*** Opening GIVEN DATA ***
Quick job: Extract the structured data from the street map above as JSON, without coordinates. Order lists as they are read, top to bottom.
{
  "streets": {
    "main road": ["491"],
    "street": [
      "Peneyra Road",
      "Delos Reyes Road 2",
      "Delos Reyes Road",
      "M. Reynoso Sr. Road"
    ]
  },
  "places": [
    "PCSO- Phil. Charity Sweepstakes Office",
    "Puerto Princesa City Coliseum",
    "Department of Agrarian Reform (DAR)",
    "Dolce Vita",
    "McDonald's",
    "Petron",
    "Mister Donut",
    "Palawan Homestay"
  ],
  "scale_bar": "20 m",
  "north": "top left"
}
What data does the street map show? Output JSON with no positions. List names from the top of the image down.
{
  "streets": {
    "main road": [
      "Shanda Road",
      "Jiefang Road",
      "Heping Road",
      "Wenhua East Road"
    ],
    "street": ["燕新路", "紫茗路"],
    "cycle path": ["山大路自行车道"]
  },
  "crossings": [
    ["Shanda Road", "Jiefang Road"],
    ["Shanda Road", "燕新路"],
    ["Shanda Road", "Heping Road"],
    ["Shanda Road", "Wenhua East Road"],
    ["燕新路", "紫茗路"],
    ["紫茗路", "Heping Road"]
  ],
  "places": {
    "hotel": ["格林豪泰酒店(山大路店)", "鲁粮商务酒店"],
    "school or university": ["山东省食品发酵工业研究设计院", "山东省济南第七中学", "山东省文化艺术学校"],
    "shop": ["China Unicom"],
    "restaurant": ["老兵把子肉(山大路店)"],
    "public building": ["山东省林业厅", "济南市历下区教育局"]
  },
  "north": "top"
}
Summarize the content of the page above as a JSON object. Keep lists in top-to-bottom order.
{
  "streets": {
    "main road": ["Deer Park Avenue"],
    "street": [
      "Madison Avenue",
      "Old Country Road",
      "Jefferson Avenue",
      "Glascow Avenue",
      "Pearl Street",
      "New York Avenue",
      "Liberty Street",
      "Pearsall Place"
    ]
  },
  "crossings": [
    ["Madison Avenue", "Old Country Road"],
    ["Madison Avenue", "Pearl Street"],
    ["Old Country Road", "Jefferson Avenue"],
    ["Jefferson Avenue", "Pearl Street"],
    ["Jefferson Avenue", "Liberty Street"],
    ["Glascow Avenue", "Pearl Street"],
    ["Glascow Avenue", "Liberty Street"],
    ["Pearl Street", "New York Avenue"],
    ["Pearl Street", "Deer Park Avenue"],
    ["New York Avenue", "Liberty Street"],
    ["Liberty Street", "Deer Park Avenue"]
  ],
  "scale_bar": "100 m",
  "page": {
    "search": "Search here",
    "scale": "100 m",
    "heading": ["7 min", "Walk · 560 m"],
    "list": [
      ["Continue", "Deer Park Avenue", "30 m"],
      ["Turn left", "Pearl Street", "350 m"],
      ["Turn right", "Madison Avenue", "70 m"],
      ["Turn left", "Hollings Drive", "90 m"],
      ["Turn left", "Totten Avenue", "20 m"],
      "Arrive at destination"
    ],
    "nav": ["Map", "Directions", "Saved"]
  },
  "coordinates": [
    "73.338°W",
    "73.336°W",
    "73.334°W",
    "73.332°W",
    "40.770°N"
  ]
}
*** Closing GIVEN DATA ***
Tally the lines above in which the string "Heping" occurs, and give the total with nothing added.

3